### Encargo a
Edita las líneas del listado que van desde la que contiene "common name: Convulsion root" hasta el final del listado, ambas incluidas, y devuélvelas con "kingdom" sustituido por "reino" sin cambiar nada más.

### Página

-=-=-=-=-

Sintetizando los argumentos de García Linera, sería posible decir que la crisis del modelo neoliberal está asociada a los efectos del mismo:

1. Incremento de las desigualdades económicas, aumento de la precariedad y el desempleo, elevación de la tasa de concentración de la riqueza, reducción de la redistribución de la riqueza y limitación de las tasas de crecimiento.

2. Desencadenamiento de un tipo de desarrollo económico basado en el exclusivo protagonismo productivo de la inversión externa de tipo de enclave, de alta inversión tecnológica, bajo empleo, nula diversificación productiva y de exportación de las ganancias.

3. Ruptura de los lazos de articulación entre la economía moderna y globalizada del país y las economías, campesina tradicional y la economía mercantil familiar-artesanal

En lo que hace a la crisis del Estado colonial, dos son los temas centrales en la lucha política que interpelan la estructura colonial-republicana del Estado.

El primero se refiere a los actores sociopolíticos más influyentes del país que son básicamente los indígenas. Hoy en día, los movimientos sociales de mayor fuerza son o están dirigidos por indios. No había pasado eso desde 1899, en la época de la guerra federal con Zárate Willka (Condarco, 1982). La indianitud nunca como ahora pudo configurar un propio esquema que le permita disputar espacios de poder y manejo del gobierno que hoy logra consagrar como correlato democrático-liberal de un proceso ascendente de movilizaciones e interpelaciones al orden colonial existente. Esto es precisamente lo que los convierte en los sujetos fundamentales de la actual interpelación al Estado.

-=-=-=-=-

### Entradas de datos
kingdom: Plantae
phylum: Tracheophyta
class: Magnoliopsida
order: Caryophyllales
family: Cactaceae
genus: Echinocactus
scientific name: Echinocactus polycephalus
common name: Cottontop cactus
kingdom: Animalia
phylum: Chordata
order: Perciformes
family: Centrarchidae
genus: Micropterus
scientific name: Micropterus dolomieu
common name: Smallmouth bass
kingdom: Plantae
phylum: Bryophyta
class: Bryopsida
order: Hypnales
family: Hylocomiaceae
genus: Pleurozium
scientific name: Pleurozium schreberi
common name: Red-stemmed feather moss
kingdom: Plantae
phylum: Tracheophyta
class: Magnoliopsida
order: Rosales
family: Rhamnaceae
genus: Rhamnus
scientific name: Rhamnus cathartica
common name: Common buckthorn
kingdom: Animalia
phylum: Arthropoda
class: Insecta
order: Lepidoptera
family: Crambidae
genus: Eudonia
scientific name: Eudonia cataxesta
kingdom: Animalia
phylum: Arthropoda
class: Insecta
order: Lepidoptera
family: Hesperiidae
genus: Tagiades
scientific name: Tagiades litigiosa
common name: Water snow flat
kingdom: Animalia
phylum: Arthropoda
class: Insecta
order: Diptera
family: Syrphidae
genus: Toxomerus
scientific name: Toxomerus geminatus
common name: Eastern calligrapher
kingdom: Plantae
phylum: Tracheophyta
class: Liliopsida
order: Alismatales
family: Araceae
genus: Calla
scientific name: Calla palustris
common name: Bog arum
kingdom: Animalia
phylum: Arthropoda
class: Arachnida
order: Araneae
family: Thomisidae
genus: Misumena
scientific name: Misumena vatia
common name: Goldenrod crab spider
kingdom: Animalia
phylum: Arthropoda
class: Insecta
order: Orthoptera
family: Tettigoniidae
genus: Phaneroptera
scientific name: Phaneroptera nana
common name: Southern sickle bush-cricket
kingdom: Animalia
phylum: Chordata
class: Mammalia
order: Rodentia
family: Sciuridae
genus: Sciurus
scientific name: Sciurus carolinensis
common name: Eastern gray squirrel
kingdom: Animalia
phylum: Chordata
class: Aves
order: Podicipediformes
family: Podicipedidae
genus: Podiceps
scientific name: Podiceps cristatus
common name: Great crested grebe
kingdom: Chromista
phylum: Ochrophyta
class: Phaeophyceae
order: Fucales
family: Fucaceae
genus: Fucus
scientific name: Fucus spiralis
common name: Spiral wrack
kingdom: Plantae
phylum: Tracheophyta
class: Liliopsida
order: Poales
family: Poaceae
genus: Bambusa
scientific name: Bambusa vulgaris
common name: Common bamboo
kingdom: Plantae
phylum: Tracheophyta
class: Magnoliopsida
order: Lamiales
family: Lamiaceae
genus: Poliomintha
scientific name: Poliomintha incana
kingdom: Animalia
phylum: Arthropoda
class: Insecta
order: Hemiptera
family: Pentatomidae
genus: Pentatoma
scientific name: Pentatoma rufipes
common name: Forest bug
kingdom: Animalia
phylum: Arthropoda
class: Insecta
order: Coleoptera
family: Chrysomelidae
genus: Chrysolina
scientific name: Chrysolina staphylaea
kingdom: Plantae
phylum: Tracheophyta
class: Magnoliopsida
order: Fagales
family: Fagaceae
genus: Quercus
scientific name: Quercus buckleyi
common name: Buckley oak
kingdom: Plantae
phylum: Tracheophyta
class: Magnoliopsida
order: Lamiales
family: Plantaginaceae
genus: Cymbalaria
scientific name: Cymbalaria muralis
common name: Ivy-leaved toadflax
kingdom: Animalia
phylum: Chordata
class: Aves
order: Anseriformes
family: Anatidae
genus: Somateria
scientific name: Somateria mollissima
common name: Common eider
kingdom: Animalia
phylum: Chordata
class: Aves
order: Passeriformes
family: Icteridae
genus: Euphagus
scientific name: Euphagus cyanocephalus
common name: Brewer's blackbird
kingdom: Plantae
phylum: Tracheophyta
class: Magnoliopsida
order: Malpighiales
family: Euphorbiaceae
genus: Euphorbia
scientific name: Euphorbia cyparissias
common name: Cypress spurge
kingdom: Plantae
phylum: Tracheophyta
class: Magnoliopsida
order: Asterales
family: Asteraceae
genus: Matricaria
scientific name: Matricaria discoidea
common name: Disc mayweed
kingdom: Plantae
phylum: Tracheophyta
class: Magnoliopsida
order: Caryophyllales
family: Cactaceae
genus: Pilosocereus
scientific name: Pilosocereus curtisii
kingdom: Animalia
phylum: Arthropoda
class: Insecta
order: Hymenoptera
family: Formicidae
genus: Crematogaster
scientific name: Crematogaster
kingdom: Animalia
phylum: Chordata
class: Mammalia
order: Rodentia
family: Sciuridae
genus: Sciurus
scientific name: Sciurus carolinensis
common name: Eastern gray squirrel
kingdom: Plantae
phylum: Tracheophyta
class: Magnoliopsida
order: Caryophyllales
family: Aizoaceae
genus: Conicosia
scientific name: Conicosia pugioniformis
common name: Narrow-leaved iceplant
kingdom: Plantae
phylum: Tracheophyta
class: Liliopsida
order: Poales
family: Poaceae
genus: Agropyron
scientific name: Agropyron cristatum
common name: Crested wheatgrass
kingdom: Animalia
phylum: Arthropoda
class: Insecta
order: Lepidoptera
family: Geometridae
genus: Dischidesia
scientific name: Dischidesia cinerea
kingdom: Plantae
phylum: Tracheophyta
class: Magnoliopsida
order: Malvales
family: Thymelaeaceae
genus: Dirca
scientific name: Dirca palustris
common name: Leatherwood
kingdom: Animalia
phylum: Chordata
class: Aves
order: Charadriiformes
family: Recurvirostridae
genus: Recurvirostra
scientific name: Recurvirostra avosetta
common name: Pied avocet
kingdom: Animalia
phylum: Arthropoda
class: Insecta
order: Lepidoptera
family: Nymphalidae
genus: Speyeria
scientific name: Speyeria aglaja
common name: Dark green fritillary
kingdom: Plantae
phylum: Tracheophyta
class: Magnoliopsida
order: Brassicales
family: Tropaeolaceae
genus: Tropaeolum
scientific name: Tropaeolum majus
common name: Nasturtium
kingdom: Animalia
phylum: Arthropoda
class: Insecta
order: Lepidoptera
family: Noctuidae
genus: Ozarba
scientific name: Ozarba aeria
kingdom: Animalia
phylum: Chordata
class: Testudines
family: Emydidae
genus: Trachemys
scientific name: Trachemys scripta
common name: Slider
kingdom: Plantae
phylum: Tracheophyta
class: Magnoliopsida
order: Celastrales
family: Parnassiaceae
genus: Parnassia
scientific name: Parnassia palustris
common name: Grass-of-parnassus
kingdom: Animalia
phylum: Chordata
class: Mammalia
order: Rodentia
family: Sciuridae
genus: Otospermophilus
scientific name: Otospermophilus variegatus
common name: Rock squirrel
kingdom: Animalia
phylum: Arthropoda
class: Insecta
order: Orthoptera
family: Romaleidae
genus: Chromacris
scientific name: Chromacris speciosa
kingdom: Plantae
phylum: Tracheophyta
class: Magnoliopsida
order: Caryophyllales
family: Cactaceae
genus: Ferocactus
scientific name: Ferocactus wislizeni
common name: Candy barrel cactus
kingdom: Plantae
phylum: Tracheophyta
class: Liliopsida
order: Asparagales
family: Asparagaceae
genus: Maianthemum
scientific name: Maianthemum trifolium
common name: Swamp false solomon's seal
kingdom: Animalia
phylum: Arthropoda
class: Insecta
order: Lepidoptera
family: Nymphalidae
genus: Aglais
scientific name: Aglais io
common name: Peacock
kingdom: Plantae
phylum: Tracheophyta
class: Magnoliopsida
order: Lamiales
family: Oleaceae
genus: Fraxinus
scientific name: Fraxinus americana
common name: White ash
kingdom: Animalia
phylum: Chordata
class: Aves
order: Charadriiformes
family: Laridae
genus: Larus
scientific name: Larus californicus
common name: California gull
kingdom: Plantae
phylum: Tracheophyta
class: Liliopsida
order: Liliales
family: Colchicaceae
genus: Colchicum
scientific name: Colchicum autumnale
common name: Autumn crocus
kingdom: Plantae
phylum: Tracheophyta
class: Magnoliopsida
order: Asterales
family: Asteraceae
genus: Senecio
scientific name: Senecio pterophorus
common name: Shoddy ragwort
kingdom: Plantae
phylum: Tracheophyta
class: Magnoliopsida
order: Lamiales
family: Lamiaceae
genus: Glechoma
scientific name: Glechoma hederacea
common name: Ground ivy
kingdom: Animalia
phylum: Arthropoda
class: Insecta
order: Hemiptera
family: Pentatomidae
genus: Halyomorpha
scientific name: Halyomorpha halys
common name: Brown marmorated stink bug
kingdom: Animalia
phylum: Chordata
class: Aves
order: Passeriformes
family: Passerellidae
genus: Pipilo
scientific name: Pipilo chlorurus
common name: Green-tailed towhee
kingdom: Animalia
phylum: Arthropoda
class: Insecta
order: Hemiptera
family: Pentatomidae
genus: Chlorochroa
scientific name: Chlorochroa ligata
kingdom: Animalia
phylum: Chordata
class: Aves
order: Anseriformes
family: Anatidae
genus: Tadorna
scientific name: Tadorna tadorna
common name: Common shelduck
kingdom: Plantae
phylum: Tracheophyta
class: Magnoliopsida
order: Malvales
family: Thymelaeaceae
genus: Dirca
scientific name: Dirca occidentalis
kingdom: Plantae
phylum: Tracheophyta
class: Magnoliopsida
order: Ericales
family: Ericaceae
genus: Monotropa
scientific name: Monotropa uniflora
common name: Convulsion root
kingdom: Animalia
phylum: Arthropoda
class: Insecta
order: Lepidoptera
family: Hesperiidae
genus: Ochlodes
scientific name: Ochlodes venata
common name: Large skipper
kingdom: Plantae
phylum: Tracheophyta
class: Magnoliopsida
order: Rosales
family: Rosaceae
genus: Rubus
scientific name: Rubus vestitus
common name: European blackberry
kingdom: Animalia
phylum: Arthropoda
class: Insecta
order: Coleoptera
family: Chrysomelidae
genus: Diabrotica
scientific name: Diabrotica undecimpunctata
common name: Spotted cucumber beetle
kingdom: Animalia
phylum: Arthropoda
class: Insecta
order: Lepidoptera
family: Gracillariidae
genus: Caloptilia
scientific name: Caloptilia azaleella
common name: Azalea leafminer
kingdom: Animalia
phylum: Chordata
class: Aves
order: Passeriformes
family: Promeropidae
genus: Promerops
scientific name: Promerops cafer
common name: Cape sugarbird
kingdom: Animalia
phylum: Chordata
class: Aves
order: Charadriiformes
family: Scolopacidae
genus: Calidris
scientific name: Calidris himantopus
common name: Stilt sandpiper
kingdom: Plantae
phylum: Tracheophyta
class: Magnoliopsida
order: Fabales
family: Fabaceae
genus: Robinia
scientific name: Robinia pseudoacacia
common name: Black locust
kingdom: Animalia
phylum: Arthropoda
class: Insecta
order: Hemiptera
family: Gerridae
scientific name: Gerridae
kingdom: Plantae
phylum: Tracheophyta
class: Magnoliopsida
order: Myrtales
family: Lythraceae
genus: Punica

-=-=-=-=-

### Encargo b
Según el texto sobre la crisis del Estado colonial, ¿desde qué año no ocurría que los movimientos sociales de mayor fuerza fueran o estuvieran dirigidos por indios?

### Respuesta final a
common name: Convulsion root
reino: Animalia
phylum: Arthropoda
class: Insecta
order: Lepidoptera
family: Hesperiidae
genus: Ochlodes
scientific name: Ochlodes venata
common name: Large skipper
reino: Plantae
phylum: Tracheophyta
class: Magnoliopsida
order: Rosales
family: Rosaceae
genus: Rubus
scientific name: Rubus vestitus
common name: European blackberry
reino: Animalia
phylum: Arthropoda
class: Insecta
order: Coleoptera
family: Chrysomelidae
genus: Diabrotica
scientific name: Diabrotica undecimpunctata
common name: Spotted cucumber beetle
reino: Animalia
phylum: Arthropoda
class: Insecta
order: Lepidoptera
family: Gracillariidae
genus: Caloptilia
scientific name: Caloptilia azaleella
common name: Azalea leafminer
reino: Animalia
phylum: Chordata
class: Aves
order: Passeriformes
family: Promeropidae
genus: Promerops
scientific name: Promerops cafer
common name: Cape sugarbird
reino: Animalia
phylum: Chordata
class: Aves
order: Charadriiformes
family: Scolopacidae
genus: Calidris
scientific name: Calidris himantopus
common name: Stilt sandpiper
reino: Plantae
phylum: Tracheophyta
class: Magnoliopsida
order: Fabales
family: Fabaceae
genus: Robinia
scientific name: Robinia pseudoacacia
common name: Black locust
reino: Animalia
phylum: Arthropoda
class: Insecta
order: Hemiptera
family: Gerridae
scientific name: Gerridae
reino: Plantae
phylum: Tracheophyta
class: Magnoliopsida
order: Myrtales
family: Lythraceae
genus: Punica

### Respuesta final b
Desde 1899, en la época de la guerra federal con Zárate Willka.